Will Perupetro now heed these past examples? Here are 10 to remember and take succour from:
1 Lot 132 overlapped the Murunahua reserve for indigenous peoples in “isolation” in the Ucayali region in south-east Peru, but in 2008 it was re-drawn to exclude it. The stated reason was unequivocal: to avoid overlapping “reserves for uncontacted tribes in order to avoid confrontation with local communities and environmental organisations,” a Perupetro spokesperson was reported saying at the time.
2 Lot 133 overlapped the Madre de Dios reserve for indigenous peoples in “isolation”, but in 2008 it was re-drawn to exclude it. The Perupetro statement above referred to this too.
3 Lot 139 overlapped all or most of the Isconahua reserve for indigenous peoples in “isolation”, but in 2008 it wasn’t auctioned as scheduled. The Perupetro statement above referred to this too.
4 Lot 110 overlapped most of the Murunahua reserve, but in 2010 it disappeared from Perupetro’s public concessions maps. For years before that, it had been held by Brazilian state company Petrobras.

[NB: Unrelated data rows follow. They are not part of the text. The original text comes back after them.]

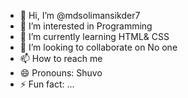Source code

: - 👋 Hi, I’m @mdsolimansikder7
- 👀 I’m interested in Programming
- 🌱 I’m currently learning HTML& CSS
- 💞️ I’m looking to collaborate on  No one
- 📫 How to reach me 
- 😄 Pronouns: Shuvo
- ⚡ Fun fact: ...

<!---
mdsolimansikder7/mdsolimansikder7 is a ✨ special ✨ repository because its `README.md` (this file) appears on your GitHub profile.
You can click the Preview link to take a look at your changes.
--->
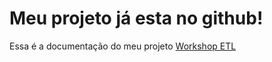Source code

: # Meu projeto já esta no github!

Essa é a documentação do meu projeto [Workshop ETL](https://github.com.io/mmcrispim/workshop_estrut)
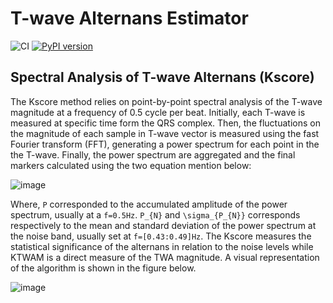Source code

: # T-wave Alternans Estimator
![CI](https://github.com/drsantos89/twave-alternans-python/actions/workflows/ci.yaml/badge.svg?branch=main)
[![PyPI version](https://badge.fury.io/py/twaextractor.svg)](https://pypi.org/project/twaextractor/)

## Spectral Analysis of T-wave Alternans (Kscore)

The Kscore method relies on point-by-point spectral analysis of the T-wave magnitude at a frequency of 0.5 cycle per beat. Initially, each T-wave is measured at specific time form the QRS complex. Then, the fluctuations on the magnitude of each sample in T-wave vector is measured using the fast Fourier transform (FFT), generating a power spectrum for each point in the the T-wave. Finally, the power spectrum are aggregated and the final markers calculated using the two equation mention below:

![image](https://user-images.githubusercontent.com/9551412/135170075-7267bf92-079d-40e6-9084-3b7f7e38a1c6.png)

Where, `P` corresponded to the accumulated amplitude of the power spectrum, usually at a `f=0.5Hz`. `P_{N}` and `\sigma_{P_{N}}` corresponds respectively to the mean and standard deviation of the power spectrum at the noise band, usually set at `f=[0.43:0.49]Hz`. The Kscore measures the statistical significance of the alternans in relation to the noise levels while KTWAM is a direct measure of the TWA magnitude. A visual representation of the algorithm is shown in the figure below.

![image](https://user-images.githubusercontent.com/9551412/135169912-7b55fe98-3615-4ede-b6b4-8a1ff4684fe7.png)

5 Lot 113 overlapped almost all the Madre de Dios reserve, but in 2006 the company holding it, Sapet, a subsidiary of the China National Petroleum Company, agreed to forgo operating in the part overlapping the reserve. It disappeared from Perupetro’s public concessions maps between May 2009 and February 2010.
6 Lot 57 overlapped a huge swathe of the north of the Kugapakori-Nahua-Nanti and Others reserve for indigenous peoples in “isolation” in the Cusco region, but in 2003 it was re-drawn to exclude it.
7 Lot 39 overlapped more than 50% of the proposed Napo-Tigre reserve for indigenous peoples in “isolation” in northern Peru bordering Ecuador, but in 2015 or 2016, according to Perupetro’s public concessions maps, it was severely reduced in size. Held by UK-French company Perenco, it continues to overlap parts of the proposed reserve.
8 Lot 117 overlapped the proposed Napo-Tigre reserve too, but in 2013 the contract with the company holding it, Petrobras, ended. It no longer appears on Perupetro’s public concessions map.
9 Lot 121 also overlapped the proposed Napo-Tigre reserve, but in 2013 the contract with the company holding it, Perenco, ended. It doesn’t appear on Perupetro’s public concessions map either.
10 Lot 142 overlapped the proposed Yavari-Mirim reserve for indigenous peoples in “isolation”, but in 2009 the contract with the company holding it, Occidental, ended. It also doesn’t appear on Perupetro’s public concessions map.
The Energy and Mines Ministry declined to comment. Perupetro did not respond to questions.